▸ **PROBLEM STATEMENT**:
None of the pictures should be copied, though every line of the listing must be printed exactly.

■ ■ ■

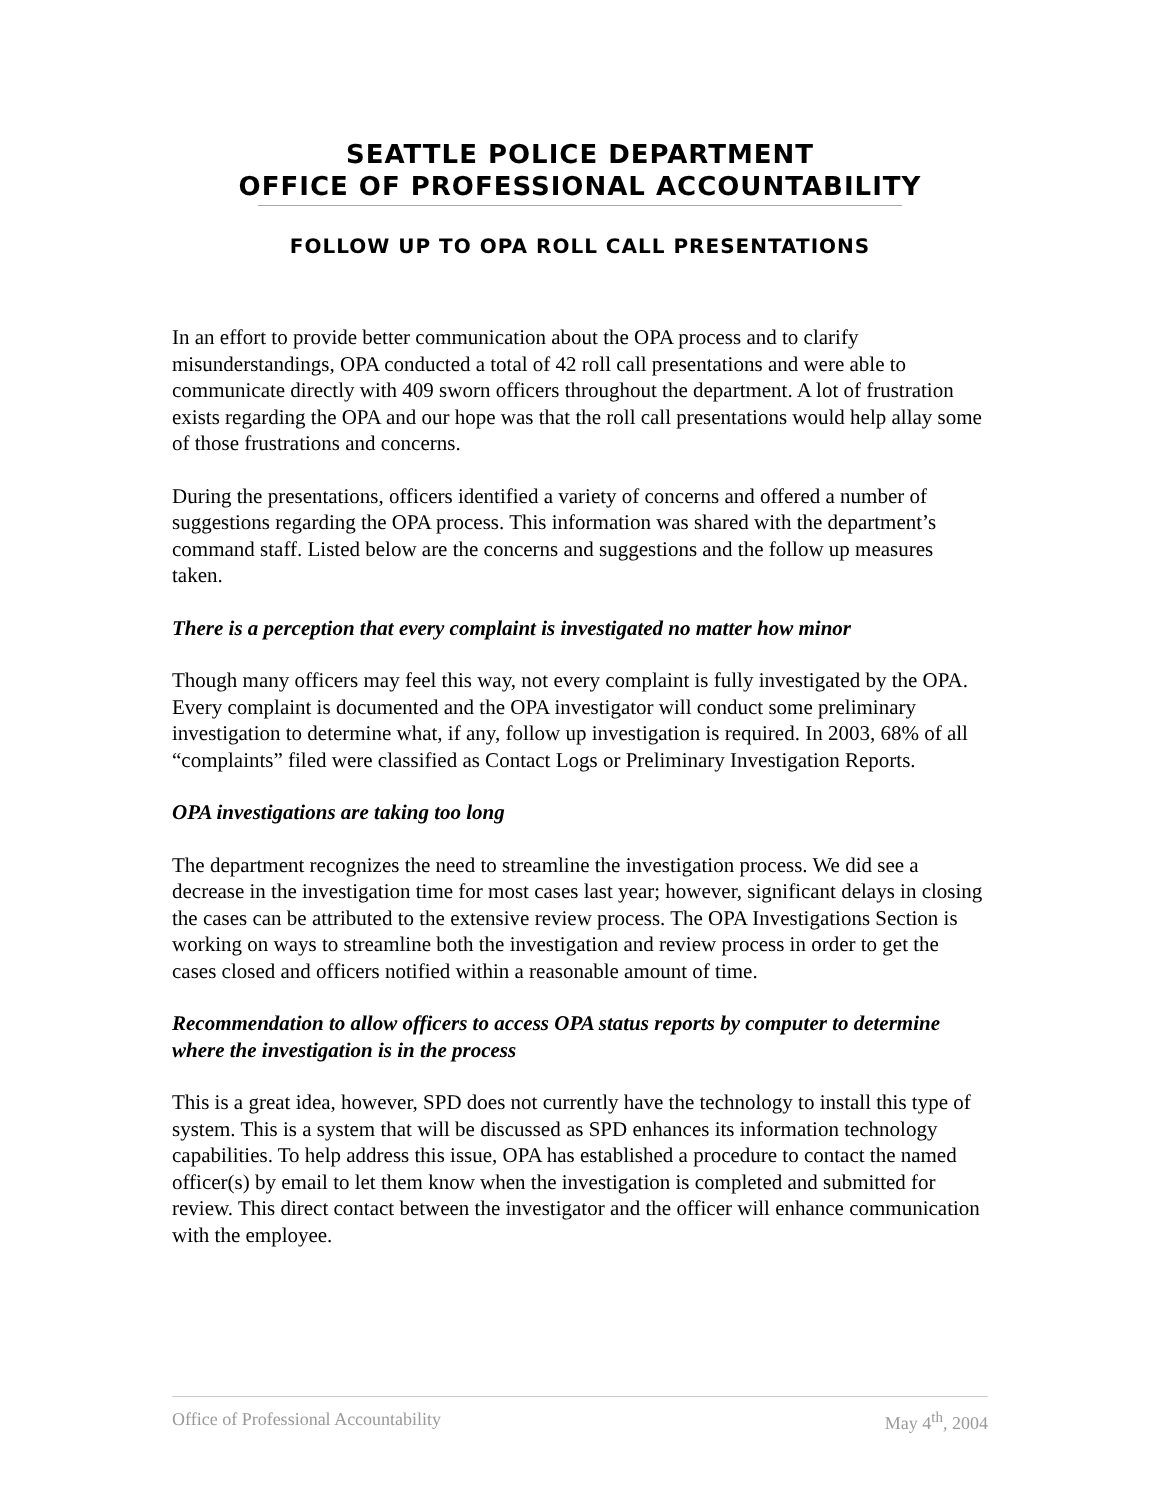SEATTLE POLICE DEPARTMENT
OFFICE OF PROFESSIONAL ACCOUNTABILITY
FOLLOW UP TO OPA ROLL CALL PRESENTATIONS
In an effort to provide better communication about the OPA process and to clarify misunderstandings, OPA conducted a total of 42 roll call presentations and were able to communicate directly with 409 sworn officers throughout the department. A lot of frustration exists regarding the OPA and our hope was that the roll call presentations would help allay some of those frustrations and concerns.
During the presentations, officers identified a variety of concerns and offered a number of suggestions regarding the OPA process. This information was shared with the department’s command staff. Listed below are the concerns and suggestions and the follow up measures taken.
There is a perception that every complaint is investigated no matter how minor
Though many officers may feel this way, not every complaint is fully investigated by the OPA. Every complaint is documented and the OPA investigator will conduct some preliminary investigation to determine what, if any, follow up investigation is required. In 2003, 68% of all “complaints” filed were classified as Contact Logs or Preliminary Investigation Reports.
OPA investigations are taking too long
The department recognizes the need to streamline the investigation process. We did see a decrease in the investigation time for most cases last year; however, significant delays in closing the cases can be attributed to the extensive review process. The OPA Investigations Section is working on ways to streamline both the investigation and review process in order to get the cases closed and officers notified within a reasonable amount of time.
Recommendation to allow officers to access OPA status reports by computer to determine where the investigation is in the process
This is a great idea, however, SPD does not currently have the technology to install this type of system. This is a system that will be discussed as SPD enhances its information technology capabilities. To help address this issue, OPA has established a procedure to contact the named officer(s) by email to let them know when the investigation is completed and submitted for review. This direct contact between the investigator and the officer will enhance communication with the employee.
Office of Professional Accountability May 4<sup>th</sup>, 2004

■ ■ ■

▸ **RESPONSE FOR THIS EXERCISE**:
SEATTLE POLICE DEPARTMENT
OFFICE OF PROFESSIONAL ACCOUNTABILITY
FOLLOW UP TO OPA ROLL CALL PRESENTATIONS
In an effort to provide better communication about the OPA process and to clarify misunderstandings, OPA conducted a total of 42 roll call presentations and were able to communicate directly with 409 sworn officers throughout the department. A lot of frustration exists regarding the OPA and our hope was that the roll call presentations would help allay some of those frustrations and concerns.
During the presentations, officers identified a variety of concerns and offered a number of suggestions regarding the OPA process. This information was shared with the department’s command staff. Listed below are the concerns and suggestions and the follow up measures taken.
There is a perception that every complaint is investigated no matter how minor
Though many officers may feel this way, not every complaint is fully investigated by the OPA. Every complaint is documented and the OPA investigator will conduct some preliminary investigation to determine what, if any, follow up investigation is required. In 2003, 68% of all “complaints” filed were classified as Contact Logs or Preliminary Investigation Reports.
OPA investigations are taking too long
The department recognizes the need to streamline the investigation process. We did see a decrease in the investigation time for most cases last year; however, significant delays in closing the cases can be attributed to the extensive review process. The OPA Investigations Section is working on ways to streamline both the investigation and review process in order to get the cases closed and officers notified within a reasonable amount of time.
Recommendation to allow officers to access OPA status reports by computer to determine where the investigation is in the process
This is a great idea, however, SPD does not currently have the technology to install this type of system. This is a system that will be discussed as SPD enhances its information technology capabilities. To help address this issue, OPA has established a procedure to contact the named officer(s) by email to let them know when the investigation is completed and submitted for review. This direct contact between the investigator and the officer will enhance communication with the employee.
Office of Professional Accountability May 4<sup>th</sup>, 2004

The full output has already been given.